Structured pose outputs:

-=-=-=-=-

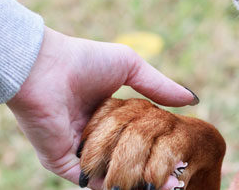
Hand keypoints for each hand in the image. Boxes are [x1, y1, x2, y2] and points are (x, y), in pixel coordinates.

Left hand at [5, 27, 197, 188]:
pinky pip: (89, 182)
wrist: (44, 67)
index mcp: (105, 114)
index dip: (155, 149)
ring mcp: (75, 150)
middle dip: (147, 173)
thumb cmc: (84, 61)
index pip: (133, 139)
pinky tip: (137, 189)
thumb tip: (193, 100)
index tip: (180, 160)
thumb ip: (160, 87)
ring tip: (163, 189)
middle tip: (176, 182)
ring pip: (108, 174)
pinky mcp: (60, 162)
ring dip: (132, 183)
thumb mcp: (130, 68)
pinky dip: (110, 187)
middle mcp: (91, 135)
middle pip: (122, 160)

-=-=-=-=-

• Problem to work on: Filter the data above down to lines with the word "middle", and copy them.

• Response:
middle dip: (147, 173)
middle tip: (176, 182)
middle mcp: (91, 135)
middle pip: (122, 160)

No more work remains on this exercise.